■ To do ■
Return the lines of the data below in which the string "TRIANGLE" occurs.
################
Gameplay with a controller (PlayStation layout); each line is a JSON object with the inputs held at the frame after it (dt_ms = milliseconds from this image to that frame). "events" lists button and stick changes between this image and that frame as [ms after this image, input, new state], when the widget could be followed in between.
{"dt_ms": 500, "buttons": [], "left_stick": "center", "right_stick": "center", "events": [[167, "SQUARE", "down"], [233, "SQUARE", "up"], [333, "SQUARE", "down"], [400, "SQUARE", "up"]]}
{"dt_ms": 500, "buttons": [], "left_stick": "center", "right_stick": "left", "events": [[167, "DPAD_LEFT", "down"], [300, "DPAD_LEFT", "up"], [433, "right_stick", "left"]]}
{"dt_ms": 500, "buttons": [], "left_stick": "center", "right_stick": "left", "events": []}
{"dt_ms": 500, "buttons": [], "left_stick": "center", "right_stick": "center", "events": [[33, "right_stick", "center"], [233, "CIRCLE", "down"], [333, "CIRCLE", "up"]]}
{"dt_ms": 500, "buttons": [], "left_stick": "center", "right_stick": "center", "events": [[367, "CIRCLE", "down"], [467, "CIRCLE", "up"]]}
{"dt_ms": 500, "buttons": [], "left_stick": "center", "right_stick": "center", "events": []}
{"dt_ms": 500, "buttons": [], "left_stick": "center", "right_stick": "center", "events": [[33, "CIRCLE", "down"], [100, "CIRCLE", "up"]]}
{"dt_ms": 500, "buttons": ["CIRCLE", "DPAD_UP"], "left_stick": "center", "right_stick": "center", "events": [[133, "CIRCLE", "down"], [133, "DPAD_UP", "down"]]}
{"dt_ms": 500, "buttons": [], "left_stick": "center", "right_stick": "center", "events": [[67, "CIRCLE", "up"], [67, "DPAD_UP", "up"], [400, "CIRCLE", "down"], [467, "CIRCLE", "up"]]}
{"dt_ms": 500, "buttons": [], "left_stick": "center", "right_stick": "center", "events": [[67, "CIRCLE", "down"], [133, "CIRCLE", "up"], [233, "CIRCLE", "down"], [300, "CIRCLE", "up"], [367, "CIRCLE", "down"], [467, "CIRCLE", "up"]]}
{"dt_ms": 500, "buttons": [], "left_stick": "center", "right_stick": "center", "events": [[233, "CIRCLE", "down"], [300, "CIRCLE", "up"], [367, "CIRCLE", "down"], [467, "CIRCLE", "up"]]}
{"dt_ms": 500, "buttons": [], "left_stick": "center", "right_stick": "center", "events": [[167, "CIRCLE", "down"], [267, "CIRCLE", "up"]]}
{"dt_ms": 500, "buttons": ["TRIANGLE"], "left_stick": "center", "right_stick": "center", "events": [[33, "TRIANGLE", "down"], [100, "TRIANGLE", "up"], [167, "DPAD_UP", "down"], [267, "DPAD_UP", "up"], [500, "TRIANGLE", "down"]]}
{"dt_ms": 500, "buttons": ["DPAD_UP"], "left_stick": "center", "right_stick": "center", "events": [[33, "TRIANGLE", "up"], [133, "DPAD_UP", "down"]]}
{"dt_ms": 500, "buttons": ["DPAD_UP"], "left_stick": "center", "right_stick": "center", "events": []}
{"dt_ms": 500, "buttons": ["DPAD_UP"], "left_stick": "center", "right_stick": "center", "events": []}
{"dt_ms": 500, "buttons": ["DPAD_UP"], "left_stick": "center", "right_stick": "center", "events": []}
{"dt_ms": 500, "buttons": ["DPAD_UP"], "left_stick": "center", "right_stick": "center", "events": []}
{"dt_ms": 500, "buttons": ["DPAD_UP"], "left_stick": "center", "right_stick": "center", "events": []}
################
■ Answer to this problem ■
{"dt_ms": 500, "buttons": ["TRIANGLE"], "left_stick": "center", "right_stick": "center", "events": [[33, "TRIANGLE", "down"], [100, "TRIANGLE", "up"], [167, "DPAD_UP", "down"], [267, "DPAD_UP", "up"], [500, "TRIANGLE", "down"]]}
{"dt_ms": 500, "buttons": ["DPAD_UP"], "left_stick": "center", "right_stick": "center", "events": [[33, "TRIANGLE", "up"], [133, "DPAD_UP", "down"]]}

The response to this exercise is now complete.